Meine erste bewusste Erfahrung mit dem Bärenreiter-Verlag hatte ich während meines Gesangstudiums mit Glucks bekanntester Oper „Orfeo ed Euridice“. Leider war mir die ursprüngliche Wiener Fassung zu tief. Aber ich hatte „Glück im Gluck“ sozusagen: während meiner Recherchen zu seinen Reformopern, stellte ich fest, dass es noch eine andere Fassung davon gab – und zwar die spätere Parma-Fassung, die für einen anderen Sänger (Kastraten) geschrieben wurde und letztendlich viel besser zu meiner Stimme passte.
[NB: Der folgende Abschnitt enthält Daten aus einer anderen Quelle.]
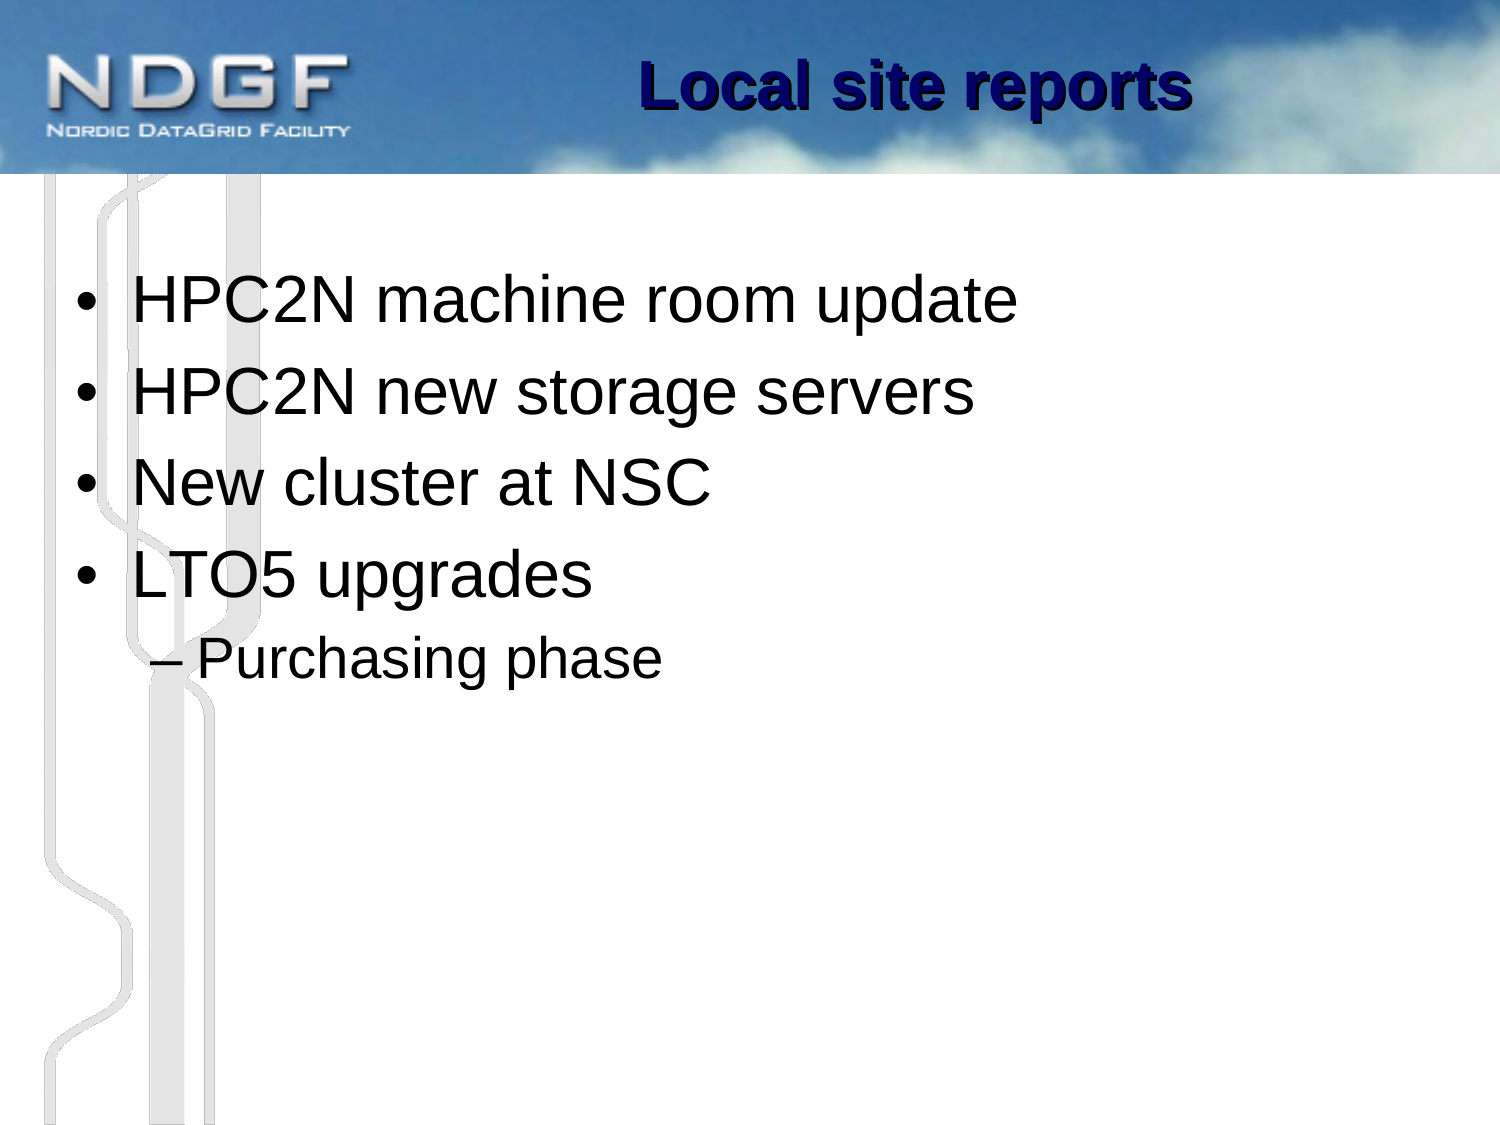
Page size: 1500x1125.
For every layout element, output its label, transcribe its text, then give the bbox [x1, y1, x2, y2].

list HPC2N machine room update HPC2N new storage servers New cluster at NSC LTO5 upgrades Purchasing phase [75, 262, 1426, 1006]
picture [0, 0, 1500, 262]
title Local site reports [372, 0, 1459, 172]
Wie es der Zufall wollte, war der Bärenreiter-Verlag damals damit beschäftigt eine Vorabpartitur von genau dieser Fassung zu edieren und war so freundlich mir das Notenmaterial auszuhändigen. Et voilà: der „Orfeo“ aus Parma war nun um eine Quart nach oben transponiert und passte wunderbar zu meiner Stimme 😊. 

Zumal ich mich als Countertenor besonders mit der historischen Aufführungspraxis beschäftige, sind mir die Bärenreiter Urtext-Ausgaben von unvorstellbarem Wert, weil sie mir helfen den Entstehungsprozess der Werke zurückzuverfolgen und somit das Stück zu neuem Leben zu erwecken und zum Klingen zu bringen. 

Dadurch entsteht für mich als Interpret eine besondere Nähe zum Komponisten, als hätte Gluck die Parma-Version extra für mich komponiert.